When a leaseholder challenges the reasonableness of their service charge in the Tribunal, it is common for them to also seek orders under section 20C of the Landlord and Tenant Act 1985 (section 20C) and under paragraph 5A of Schedule 11 to the Commonhold and Leasehold Reform Act 2002 (paragraph 5A). Those provisions prevent a landlord from recovering its legal costs of proceedings as service or administration charges, even though the provisions of the lease might otherwise allow them to do so.
In its recent decision of Birch v Meredith [2026] UKUT 6 (LC), the Upper Tribunal (UT) overturned orders granted by the First Tier Tribunal (FTT) under section 20C and paragraph 5A, as well as an order that the landlord reimburse the leaseholder's Tribunal fees, on the basis that the FTT had made an error of law.
The leaseholder had applied to the FTT for a determination as to whether the service charges in respect of the service charge year 2023-24 were payable. Those charges of £46,918.26 were for drainage works, legal fees, pointing and scaffolding.
The FTT made two findings:
- Firstly, that because the service charge demands did not include an address for the landlord, as required by section 47 of the Landlord and Tenant Act 1987 (section 47), they were invalid.
- Secondly, it considered whether the costs would be payable if properly demanded. The FTT found all the costs to have been reasonably incurred, save for imposing a small reduction of £417.37 to the legal fees.
The FTT made the costs orders sought by the leaseholder on the basis that the leaseholder “had achieved complete success in challenging the service charges as demanded in invalid demands” and stated that the landlord had "just about scraped through in respect of most of the costs incurred being reasonable".
However, the FTT was incorrect about the effect of section 47 which provides that where a written demand does not contain the name and address of the landlord, then any service charges demanded “shall be treated for all purposes as not being due from the tenant to the landlord at any time before that information is furnished by the landlord by notice given to the tenant.”

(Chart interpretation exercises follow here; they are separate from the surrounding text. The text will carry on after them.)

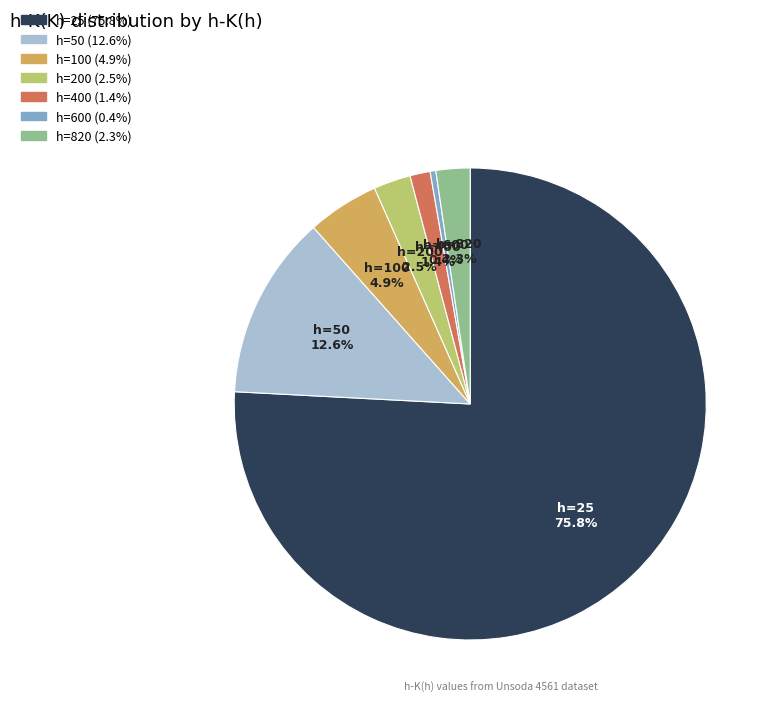

Is there any slice that represents more than half of the pie?

Yes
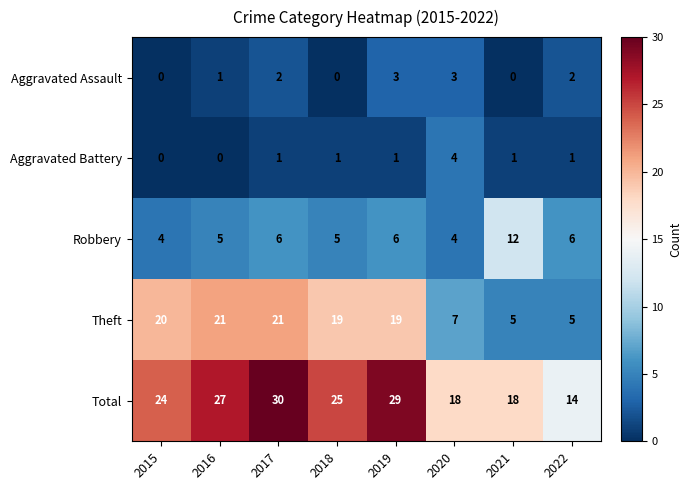

Count the number of categories in the chart.

8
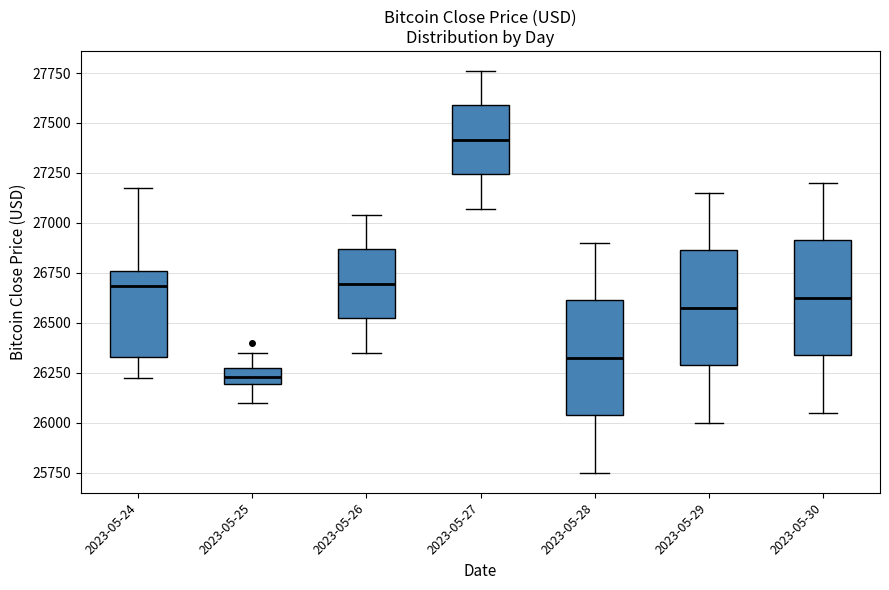

Reading left to right, read every box against the y-axis: the position of its median line, the range the box covers, and the ends of its whiskers. The values are not printed on the chart, so give them approximately, as read against the axis.

2023-05-24: median 26700, box 26350 to 26750, whiskers 26200 to 27150
2023-05-25: median 26250 (inside the box), box 26200 to 26250, whiskers 26100 to 26350
2023-05-26: median 26700, box 26500 to 26850, whiskers 26350 to 27050
2023-05-27: median 27400, box 27250 to 27600, whiskers 27050 to 27750
2023-05-28: median 26350, box 26050 to 26600, whiskers 25750 to 26900
2023-05-29: median 26600, box 26300 to 26850, whiskers 26000 to 27150
2023-05-30: median 26650, box 26350 to 26900, whiskers 26050 to 27200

The effect of section 47 is merely suspensory. It does not invalidate the demand or mean that the service charges cannot be demanded. It simply provides that the charges are not due until the relevant information is supplied. Therefore, the FTT was wrong in its conclusion that the leaseholder had achieved complete success.
Regarding the issue of whether the service charges were payable, Judge Cooke concluded that the landlord was "overwhelmingly successful" as the reduction of just over £400 had been "tiny" against the overall cost. Therefore the costs orders were set aside.
There are no firm rules as to when orders under section 20C and paragraph 5A should be granted; each case will turn on its facts. If a landlord believes the FTT has erroneously granted such an order, it may wish to consider appealing that decision.